Philippe Theodore was familiar with World of Beer. The pub was in the Westchase neighborhood where he lived, and he helped the owners with an annual golf tournament.
Jason Rappaport came upon World of Beer by happenstance. He was in the area for a business meeting and later stopped by the establishment.
Both Theodore and Rappaport thought having their own pub was a great idea. Each had independently inquired about the possibility of franchising a World of Beer, which has 500 beers from all over the world.
They saw opportunity in the down economy.
"Being friends, we were just talking one day and the idea came up," Rappaport, 31, said of Theodore, with whom he's been friends since third grade at Tampa's Berkeley Prep. "We were thinking in the same direction but had no idea. So we decided to make a run at it together."
World of Beer owners Matthew LaFon and Scott Zepp had no idea that "we knew each other and that Philippe and I were friends," Rappaport said.
In February 2008 and after several months of conversations, Theodore and Rappaport purchased the rights to three World of Beer pubs in Hillsborough. In July of that year, they secured the rights to three World of Beer pubs in Pinellas. In addition, they have first right of refusal for any other stores in those counties.

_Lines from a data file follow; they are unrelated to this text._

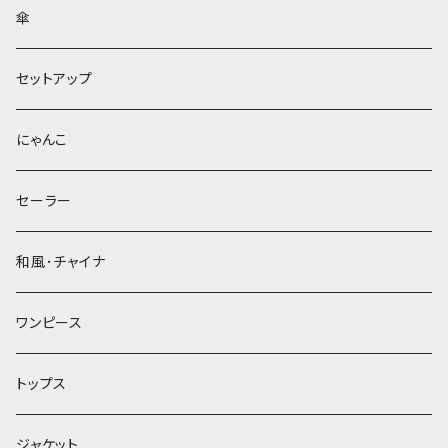
傘
セットアップ
にゃんこ
セーラー
和風･チャイナ
ワンピース
トップス
ジャケット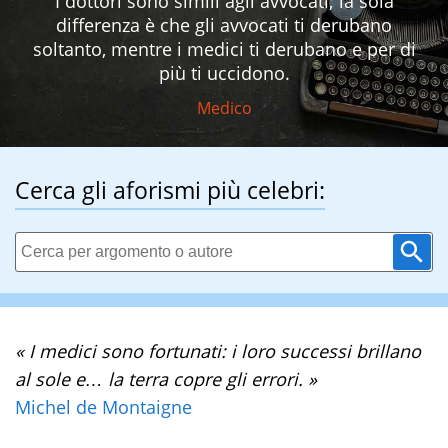
I dottori sono simili agli avvocati; la sola
differenza è che gli avvocati ti derubano
soltanto, mentre i medici ti derubano e per di
più ti uccidono.
Medico
Cerca gli aforismi più celebri:
« I medici sono fortunati: i loro successi brillano
al sole e… la terra copre gli errori. »
Michel de Montaigne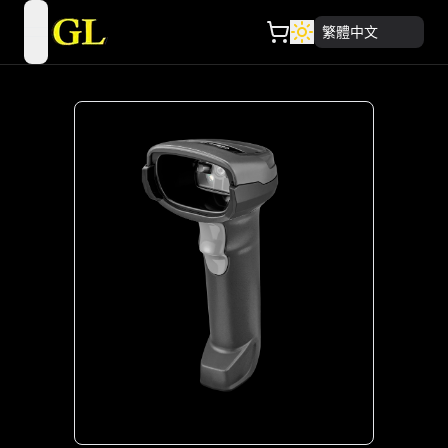
繁體中文
open navigation menu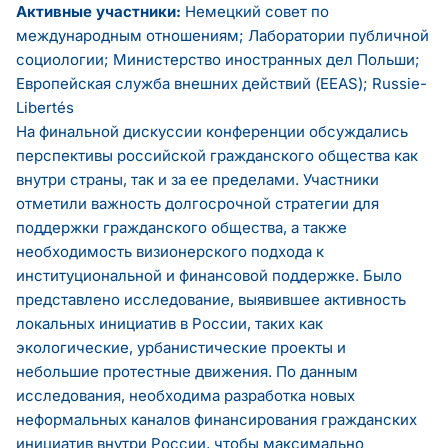
Активные участники:
Немецкий совет по
международным отношениям; Лаборатории публичной
социологии; Министерство иностранных дел Польши;
Европейская служба внешних действий (EEAS); Russie-
Libertés
На финальной дискуссии конференции обсуждались
перспективы российской гражданского общества как
внутри страны, так и за ее пределами. Участники
отметили важность долгосрочной стратегии для
поддержки гражданского общества, а также
необходимость визионерского подхода к
институциональной и финансовой поддержке. Было
представлено исследование, выявившее активность
локальных инициатив в России, таких как
экологические, урбанистические проекты и
небольшие протестные движения. По данным
исследования, необходима разработка новых
неформальных каналов финансирования гражданских
инициатив внутри России, чтобы максимально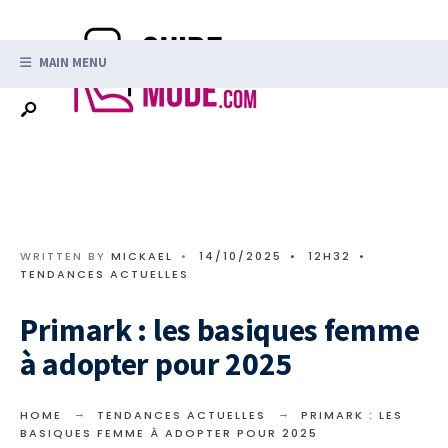
Search
Skip
for:
to
MAIN MENU
content
WRITTEN BY
MICKAEL
•
14/10/2025
•
12H32
•
TENDANCES ACTUELLES
Primark : les basiques femme
à adopter pour 2025
HOME
TENDANCES ACTUELLES
PRIMARK : LES
BASIQUES FEMME À ADOPTER POUR 2025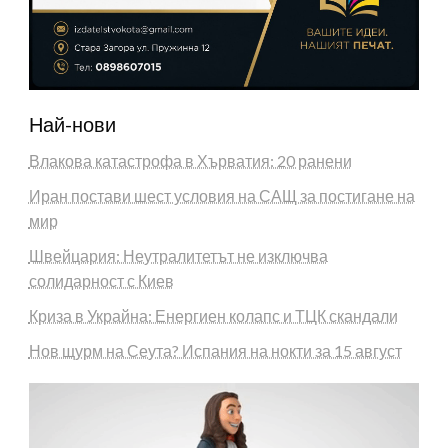
Най-нови
Влакова катастрофа в Хърватия: 20 ранени
Иран постави шест условия на САЩ за постигане на
мир
Швейцария: Неутралитетът не изключва
солидарност с Киев
Криза в Украйна: Енергиен колапс и ТЦК скандали
Нов щурм на Сеута? Испания на нокти за 15 август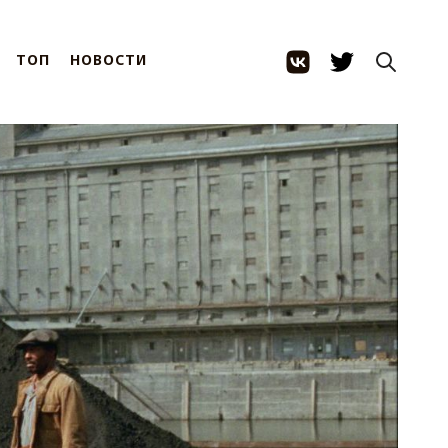
ТОП
НОВОСТИ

Their first pub opened at 5226 Fourth St. N in St. Petersburg two weeks ago. Their second, in Tampa Palms, is due to open in a couple of weeks. A Carrollwood pub will open in the first quarter of 2010. There will be Brandon and Clearwater bars late next year. The third Pinellas spot hasn't been identified.
"I lived in Europe for five years, and they (World of Beer) took something I liked, the local pub/cafe feel, and included an American twist," said Theodore, 32, who graduated from a college in Paris. "The acoustic music and the huge selection of beer is that American twist."
In January 2007, LaFon, 33, and Zepp, 35, opened the first World of Beer at 9524 W Linebaugh Ave. in Westchase.
"People immediately liked the Westchase store and started inquiring about how they could be a part of it," LaFon said. "We went with the franchise model, and our main goal is to build the brand."
Rappaport and Theodore were the first to negotiate and obtain a World of Beer franchise license. Now, that fee is $45,000 a store. There is also a monthly 5 percent royalty fee. A team from the original store helps guide a franchisee.
The first franchise pub opened in Sarasota last month. Then came St. Petersburg. The Tampa Palms store and a Melbourne location will come online next month. Lake Mary and Coconut Creek pubs will open in the first quarter of 2010.
All the stores will have a similar look to the Westchase store with brick accents, black high-back bar stools and a dark and shiny bar. Two-door coolers will highlight the vast selection of brews.
In a tough economic climate, opening a new business can be risky. But according to a study by the Nielson Co., beer sales have remained strong during the economic downturn.
Sean Snaith, director of the Institute of Economic Competitiveness at the University of Central Florida, said beer is a stable product compared with fine dining or other spending.
And Snaith said success can be accomplished even during a recession.
"The stronger and more robust the business plan, the more likely it is to survive a downtown," Snaith said. "Recessions, in a way, are Darwinian; it's the survival of the fittest. In good times, even a bad business plan can have some success. But in the bad times, that's where you start to separate the weak from the strong, and the weaker ones tend to fall by the wayside."
• • •
Rappaport and Theodore see the economic climate as "opportunity." They said they would not have been able to get the quality locations they have during a hot economy.
"In addition, we have been able to get outstanding employees because people need jobs," said Rappaport, whose father owned all of Florida's Boston Markets and Einstein Bagels in the 1990s. "We have a world-class staff and many of them with college degrees. During a regular economy, I don't know if we would have the same staff."
To maintain an intimate feel, all the new stores will remain in the 2,500-square-foot range. There will be 40 taps, 10 more than at the Westchase location, and more than 500 beers.
Patrons will be able to purchase and take bottled beer home. The pubs will also serve wine.
Unlike the original Westchase store, Rappaport and Theodore's pubs will have a food menu created by Catering by Design in Tampa.
The two friends are pleased to see their Tampa Bay stores opening and said they will retain the same commitment to the community as the original store has.
"We will know our customers and our communities," Rappaport said. "We will connect with the community, because we believe that's how to make this concept work."